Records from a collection

— start —

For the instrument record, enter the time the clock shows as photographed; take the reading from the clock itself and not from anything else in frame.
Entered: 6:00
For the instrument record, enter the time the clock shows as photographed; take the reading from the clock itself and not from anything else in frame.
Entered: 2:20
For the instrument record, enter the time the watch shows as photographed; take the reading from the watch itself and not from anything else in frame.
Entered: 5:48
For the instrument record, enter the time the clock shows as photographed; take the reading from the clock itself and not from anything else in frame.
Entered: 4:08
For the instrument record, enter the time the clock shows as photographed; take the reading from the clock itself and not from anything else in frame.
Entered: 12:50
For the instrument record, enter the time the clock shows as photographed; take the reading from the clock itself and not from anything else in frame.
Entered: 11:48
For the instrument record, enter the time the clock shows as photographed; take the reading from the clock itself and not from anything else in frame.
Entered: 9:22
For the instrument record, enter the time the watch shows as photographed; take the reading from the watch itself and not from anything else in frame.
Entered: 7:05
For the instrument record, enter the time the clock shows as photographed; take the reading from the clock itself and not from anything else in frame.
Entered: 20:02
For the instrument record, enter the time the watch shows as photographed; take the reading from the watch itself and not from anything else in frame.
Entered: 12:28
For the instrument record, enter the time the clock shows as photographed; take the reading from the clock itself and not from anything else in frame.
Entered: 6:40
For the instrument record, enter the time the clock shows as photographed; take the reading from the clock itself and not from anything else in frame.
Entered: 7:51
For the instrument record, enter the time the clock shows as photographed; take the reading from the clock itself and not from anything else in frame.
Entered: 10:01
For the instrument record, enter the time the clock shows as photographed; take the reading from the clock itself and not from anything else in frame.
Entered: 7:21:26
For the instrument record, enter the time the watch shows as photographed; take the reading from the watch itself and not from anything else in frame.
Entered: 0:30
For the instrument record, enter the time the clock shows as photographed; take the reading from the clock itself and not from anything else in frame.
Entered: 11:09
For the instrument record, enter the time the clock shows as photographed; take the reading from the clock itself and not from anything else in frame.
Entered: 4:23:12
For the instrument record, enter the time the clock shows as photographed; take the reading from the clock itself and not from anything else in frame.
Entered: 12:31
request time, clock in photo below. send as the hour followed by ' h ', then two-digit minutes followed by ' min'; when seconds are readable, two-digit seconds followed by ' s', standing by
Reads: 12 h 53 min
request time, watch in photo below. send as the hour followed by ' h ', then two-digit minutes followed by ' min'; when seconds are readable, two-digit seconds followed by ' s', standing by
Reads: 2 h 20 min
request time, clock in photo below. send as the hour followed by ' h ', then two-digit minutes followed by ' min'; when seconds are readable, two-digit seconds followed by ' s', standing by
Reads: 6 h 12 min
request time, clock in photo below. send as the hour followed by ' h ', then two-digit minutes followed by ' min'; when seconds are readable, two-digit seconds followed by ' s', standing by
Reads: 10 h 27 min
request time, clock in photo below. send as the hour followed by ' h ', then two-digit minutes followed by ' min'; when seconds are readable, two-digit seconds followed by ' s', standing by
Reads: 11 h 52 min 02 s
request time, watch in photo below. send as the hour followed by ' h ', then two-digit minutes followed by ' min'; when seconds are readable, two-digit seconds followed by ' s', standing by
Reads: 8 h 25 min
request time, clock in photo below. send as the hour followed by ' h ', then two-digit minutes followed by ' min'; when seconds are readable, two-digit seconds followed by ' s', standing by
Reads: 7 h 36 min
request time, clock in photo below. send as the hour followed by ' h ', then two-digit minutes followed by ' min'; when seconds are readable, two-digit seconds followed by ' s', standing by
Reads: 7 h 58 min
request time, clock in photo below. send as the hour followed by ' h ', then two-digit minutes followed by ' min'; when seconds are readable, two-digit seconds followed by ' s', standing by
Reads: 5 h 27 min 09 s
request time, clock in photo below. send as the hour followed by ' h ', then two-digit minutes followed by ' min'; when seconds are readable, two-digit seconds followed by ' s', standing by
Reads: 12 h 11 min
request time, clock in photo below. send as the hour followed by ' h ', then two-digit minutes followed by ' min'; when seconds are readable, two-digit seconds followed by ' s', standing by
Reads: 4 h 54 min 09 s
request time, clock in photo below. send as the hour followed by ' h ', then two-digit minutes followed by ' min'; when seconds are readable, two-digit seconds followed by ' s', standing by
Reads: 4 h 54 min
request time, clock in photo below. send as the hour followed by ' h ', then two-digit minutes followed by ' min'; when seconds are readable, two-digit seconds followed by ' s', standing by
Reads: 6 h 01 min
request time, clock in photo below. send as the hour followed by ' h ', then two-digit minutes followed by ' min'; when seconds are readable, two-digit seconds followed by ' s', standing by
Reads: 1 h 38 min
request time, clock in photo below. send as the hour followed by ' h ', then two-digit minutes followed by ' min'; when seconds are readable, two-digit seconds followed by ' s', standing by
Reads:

— end —

Task to complete: Change every "instrument record" in the records to "timepiece log", and leave everything else unchanged.

Task response:
For the timepiece log, enter the time the clock shows as photographed; take the reading from the clock itself and not from anything else in frame.
Entered: 6:00
For the timepiece log, enter the time the clock shows as photographed; take the reading from the clock itself and not from anything else in frame.
Entered: 2:20
For the timepiece log, enter the time the watch shows as photographed; take the reading from the watch itself and not from anything else in frame.
Entered: 5:48
For the timepiece log, enter the time the clock shows as photographed; take the reading from the clock itself and not from anything else in frame.
Entered: 4:08
For the timepiece log, enter the time the clock shows as photographed; take the reading from the clock itself and not from anything else in frame.
Entered: 12:50
For the timepiece log, enter the time the clock shows as photographed; take the reading from the clock itself and not from anything else in frame.
Entered: 11:48
For the timepiece log, enter the time the clock shows as photographed; take the reading from the clock itself and not from anything else in frame.
Entered: 9:22
For the timepiece log, enter the time the watch shows as photographed; take the reading from the watch itself and not from anything else in frame.
Entered: 7:05
For the timepiece log, enter the time the clock shows as photographed; take the reading from the clock itself and not from anything else in frame.
Entered: 20:02
For the timepiece log, enter the time the watch shows as photographed; take the reading from the watch itself and not from anything else in frame.
Entered: 12:28
For the timepiece log, enter the time the clock shows as photographed; take the reading from the clock itself and not from anything else in frame.
Entered: 6:40
For the timepiece log, enter the time the clock shows as photographed; take the reading from the clock itself and not from anything else in frame.
Entered: 7:51
For the timepiece log, enter the time the clock shows as photographed; take the reading from the clock itself and not from anything else in frame.
Entered: 10:01
For the timepiece log, enter the time the clock shows as photographed; take the reading from the clock itself and not from anything else in frame.
Entered: 7:21:26
For the timepiece log, enter the time the watch shows as photographed; take the reading from the watch itself and not from anything else in frame.
Entered: 0:30
For the timepiece log, enter the time the clock shows as photographed; take the reading from the clock itself and not from anything else in frame.
Entered: 11:09
For the timepiece log, enter the time the clock shows as photographed; take the reading from the clock itself and not from anything else in frame.
Entered: 4:23:12
For the timepiece log, enter the time the clock shows as photographed; take the reading from the clock itself and not from anything else in frame.
Entered: 12:31
request time, clock in photo below. send as the hour followed by ' h ', then two-digit minutes followed by ' min'; when seconds are readable, two-digit seconds followed by ' s', standing by
Reads: 12 h 53 min
request time, watch in photo below. send as the hour followed by ' h ', then two-digit minutes followed by ' min'; when seconds are readable, two-digit seconds followed by ' s', standing by
Reads: 2 h 20 min
request time, clock in photo below. send as the hour followed by ' h ', then two-digit minutes followed by ' min'; when seconds are readable, two-digit seconds followed by ' s', standing by
Reads: 6 h 12 min
request time, clock in photo below. send as the hour followed by ' h ', then two-digit minutes followed by ' min'; when seconds are readable, two-digit seconds followed by ' s', standing by
Reads: 10 h 27 min
request time, clock in photo below. send as the hour followed by ' h ', then two-digit minutes followed by ' min'; when seconds are readable, two-digit seconds followed by ' s', standing by
Reads: 11 h 52 min 02 s
request time, watch in photo below. send as the hour followed by ' h ', then two-digit minutes followed by ' min'; when seconds are readable, two-digit seconds followed by ' s', standing by
Reads: 8 h 25 min
request time, clock in photo below. send as the hour followed by ' h ', then two-digit minutes followed by ' min'; when seconds are readable, two-digit seconds followed by ' s', standing by
Reads: 7 h 36 min
request time, clock in photo below. send as the hour followed by ' h ', then two-digit minutes followed by ' min'; when seconds are readable, two-digit seconds followed by ' s', standing by
Reads: 7 h 58 min
request time, clock in photo below. send as the hour followed by ' h ', then two-digit minutes followed by ' min'; when seconds are readable, two-digit seconds followed by ' s', standing by
Reads: 5 h 27 min 09 s
request time, clock in photo below. send as the hour followed by ' h ', then two-digit minutes followed by ' min'; when seconds are readable, two-digit seconds followed by ' s', standing by
Reads: 12 h 11 min
request time, clock in photo below. send as the hour followed by ' h ', then two-digit minutes followed by ' min'; when seconds are readable, two-digit seconds followed by ' s', standing by
Reads: 4 h 54 min 09 s
request time, clock in photo below. send as the hour followed by ' h ', then two-digit minutes followed by ' min'; when seconds are readable, two-digit seconds followed by ' s', standing by
Reads: 4 h 54 min
request time, clock in photo below. send as the hour followed by ' h ', then two-digit minutes followed by ' min'; when seconds are readable, two-digit seconds followed by ' s', standing by
Reads: 6 h 01 min
request time, clock in photo below. send as the hour followed by ' h ', then two-digit minutes followed by ' min'; when seconds are readable, two-digit seconds followed by ' s', standing by
Reads: 1 h 38 min
request time, clock in photo below. send as the hour followed by ' h ', then two-digit minutes followed by ' min'; when seconds are readable, two-digit seconds followed by ' s', standing by
Reads:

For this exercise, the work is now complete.